On the Feasibility of Wireless Energy Transfer Using Intelligent Reflecting Surface in Next Generation IoT Networks.
Wireless energy transfer (WET) is a promising energy harvesting technology in which the sensor node harvests energy from electromagnetic radiations instead of traditional wired energy sources. However, there are several design challenges that must be addressed in order to implement WET efficiently. Firstly, only a very small fraction of the energy radiated by the source can actually be harvested by the sensor node due to severe path loss. Secondly, the receive power levels that are suitable for reliable data transfer and decoding in conventional wireless communication may not be sufficient for activating the harvester in these sensors. Thirdly, design of WET systems must ensure that the sensors harvest more than what they consume in tasks related to uplink channel estimation, sensing, computation and communication. In order to tackle these challenges mentioned above, intelligent reflecting surface (IRS), which comprises of an array of low cost reflecting elements that are passive in nature and do not require dedicated radio-frequency (RF) chains can be used. Each of these elements in an IRS is capable of inducing changes in amplitude and phase of the incident electromagnetic signal. And by appropriately programming these reflecting elements, constructive interference-aided boost in the strength of the received signal can be obtained. This talk will elucidate feasibility of WET using IRS. Specifically, we will focus on a wireless scenario where the source is equipped with multiple antennas but a single RF chain (to reduce cost, power consumption and hardware complexity) and is assisted by an IRS to transfer energy wirelessly to a sensor node. For this model, we will first discuss a near-optimal antenna selection and passive beamforming strategy that requires fewer pilot transmissions to obtain channel state information (CSI), thus increasing the time available for WET in a coherence interval. We will then discuss the outage analysis with both perfect and imperfect CSI to obtain insights into WET system design. Extensions to performance of WET under subset AS, discrete phase shifts at IRS, multi-user scenario and spatial correlation will also be presented. We will present results to illustrate that we can trade-off active RF chains at the source with passive elements at IRS to obtain improved performance both in terms of outage probability and power transfer efficiency.

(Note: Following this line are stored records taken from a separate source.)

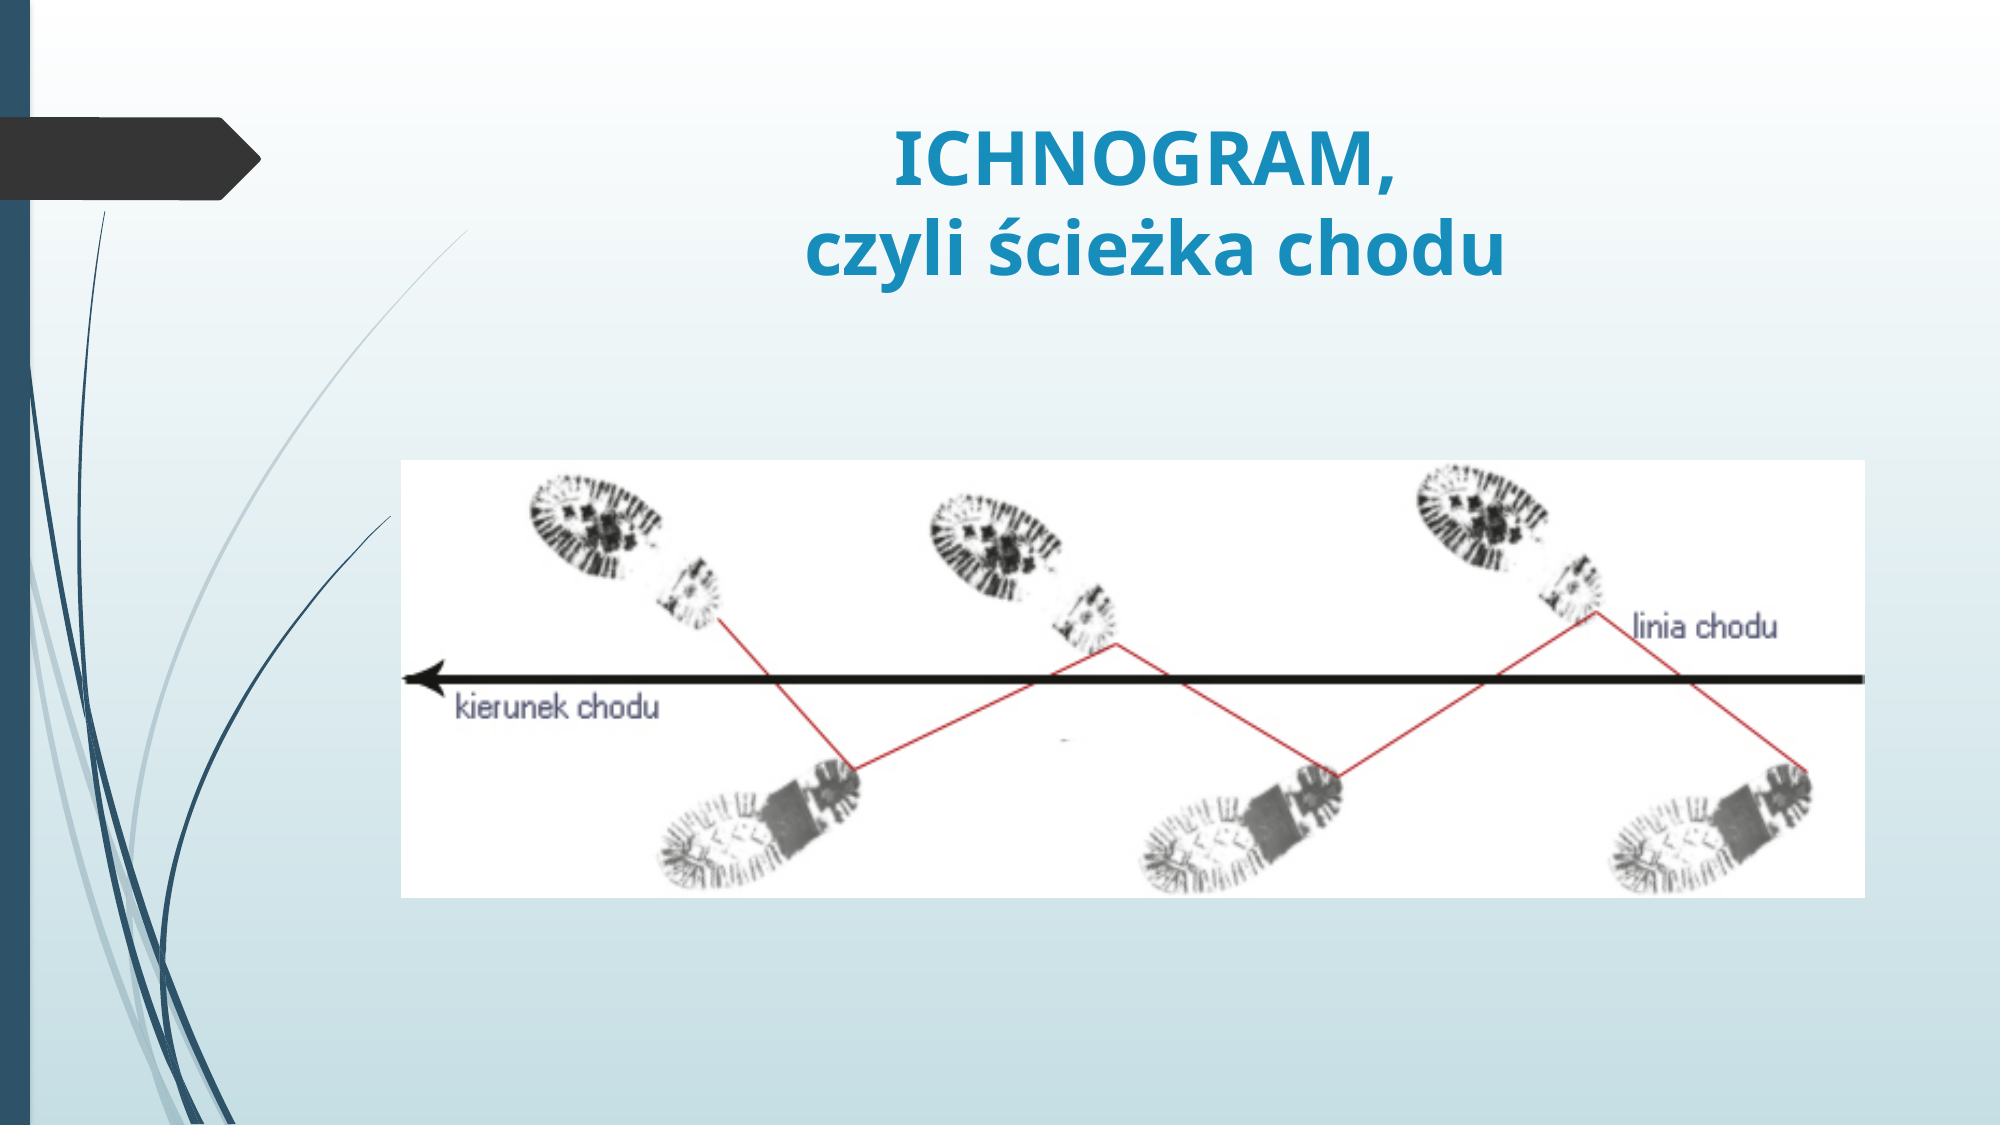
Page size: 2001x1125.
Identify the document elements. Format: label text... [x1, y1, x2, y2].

title ICHNOGRAM, czyli ścieżka chodu [425, 102, 1888, 313]
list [401, 460, 1865, 899]
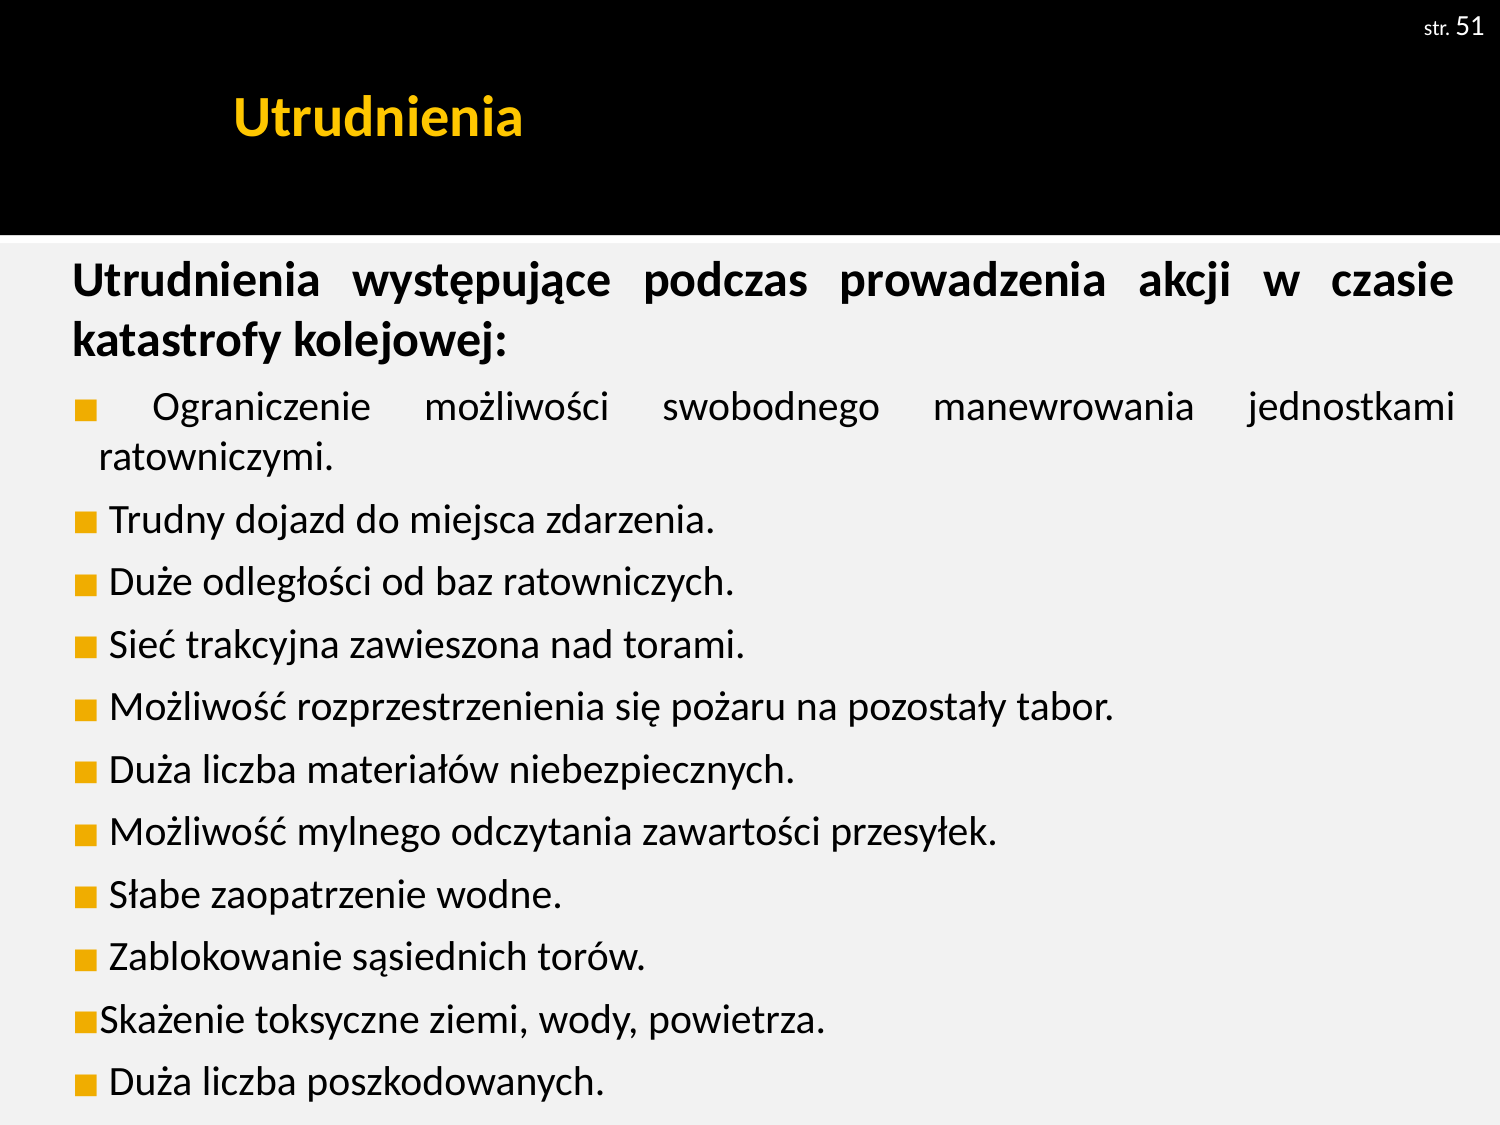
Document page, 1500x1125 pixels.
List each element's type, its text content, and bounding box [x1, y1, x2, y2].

slide_number str. 51 [1404, 0, 1500, 41]
list Utrudnienia występujące podczas prowadzenia akcji w czasie katastrofy kolejowej: Ograniczenie możliwości swobodnego manewrowania jednostkami ratowniczymi. Trudny dojazd do miejsca zdarzenia. Duże odległości od baz ratowniczych. Sieć trakcyjna zawieszona nad torami. Możliwość rozprzestrzenienia się pożaru na pozostały tabor. Duża liczba materiałów niebezpiecznych. Możliwość mylnego odczytania zawartości przesyłek. Słabe zaopatrzenie wodne. Zablokowanie sąsiednich torów. Skażenie toksyczne ziemi, wody, powietrza. Duża liczba poszkodowanych. [17, 231, 1471, 1106]
title Utrudnienia [218, 41, 1388, 185]
text_box [44, 268, 1405, 439]
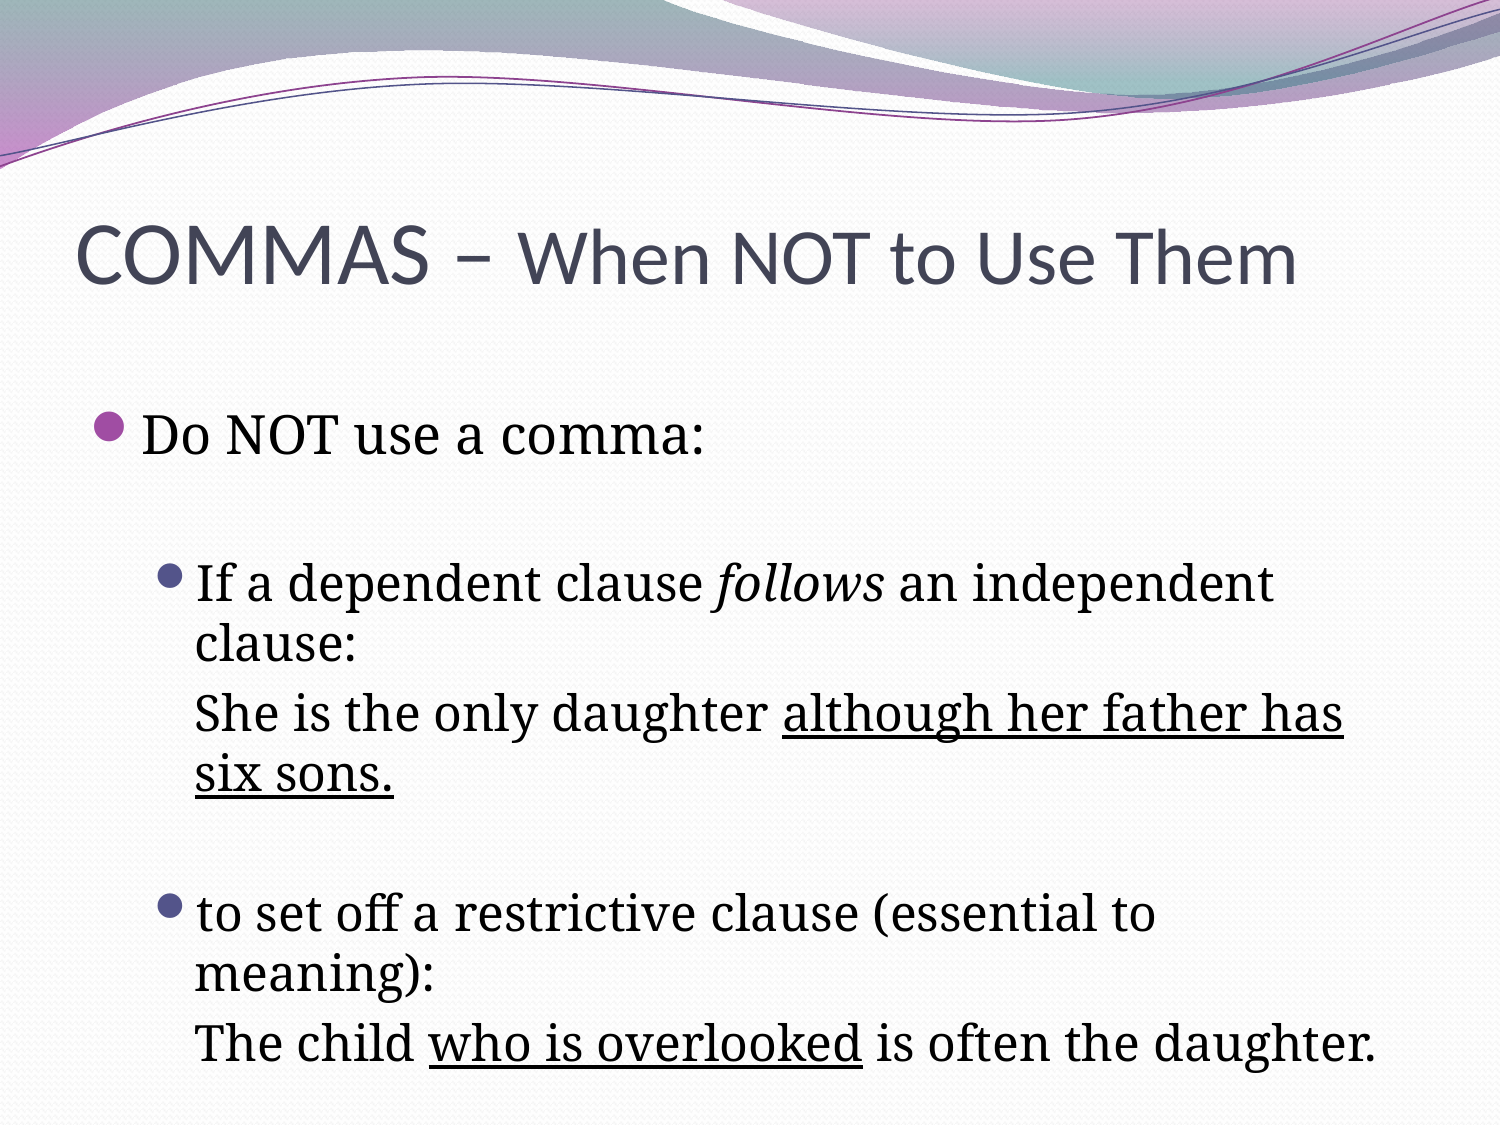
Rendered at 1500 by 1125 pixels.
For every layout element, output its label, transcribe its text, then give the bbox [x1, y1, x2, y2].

list Do NOT use a comma: If a dependent clause follows an independent clause: She is the only daughter although her father has six sons. to set off a restrictive clause (essential to meaning): The child who is overlooked is often the daughter. [75, 317, 1425, 1038]
title COMMAS – When NOT to Use Them [75, 115, 1425, 303]
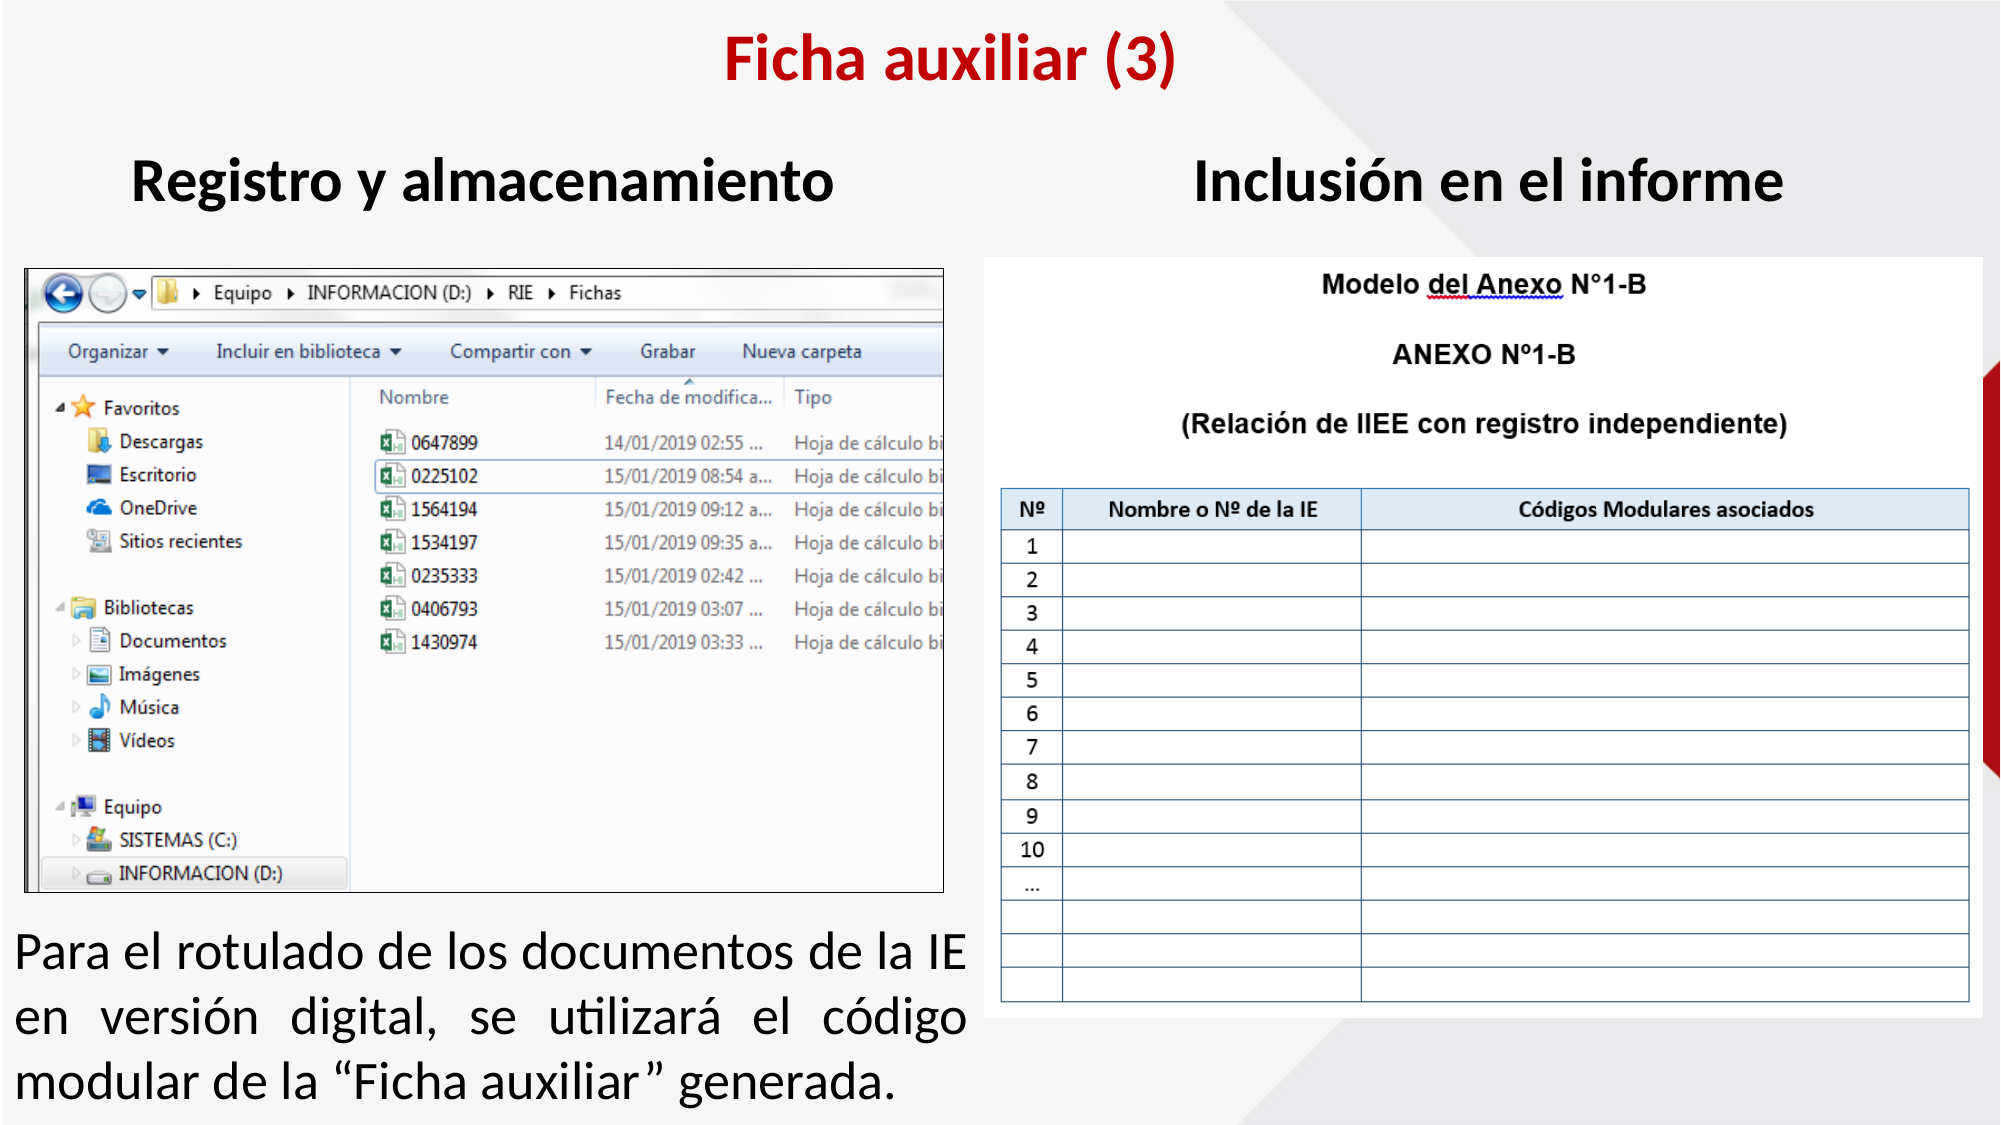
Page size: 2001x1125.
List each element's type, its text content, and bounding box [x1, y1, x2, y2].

picture [0, 0, 2001, 1125]
text_box Para el rotulado de los documentos de la IE en versión digital, se utilizará el código modular de la “Ficha auxiliar” generada. [0, 907, 985, 1118]
text_box Registro y almacenamiento [116, 132, 852, 222]
title Ficha auxiliar (3) [159, 0, 1745, 161]
text_box Inclusión en el informe [1153, 131, 1826, 222]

Salil Kashyap, IIT Guwahati
Salil Kashyap is an Assistant Professor in the Dept. of Electronics and Electrical Eng. at IIT Guwahati. Before joining IIT Guwahati, he was a senior DSP Engineer at Marvell where he designed physical layer algorithms for next generation WLANs (IEEE 802.11ax). Prior to that, he was a post-doctoral researcher at Linköping University, Sweden. He received his PhD from IISc Bangalore, M.Tech from IIT Guwahati and B.Tech from NERIST. His research spans areas of wireless communications, networks and signal processing with emphasis on mathematical modeling, performance analysis and algorithm design for 5G and beyond 5G cellular communication systems.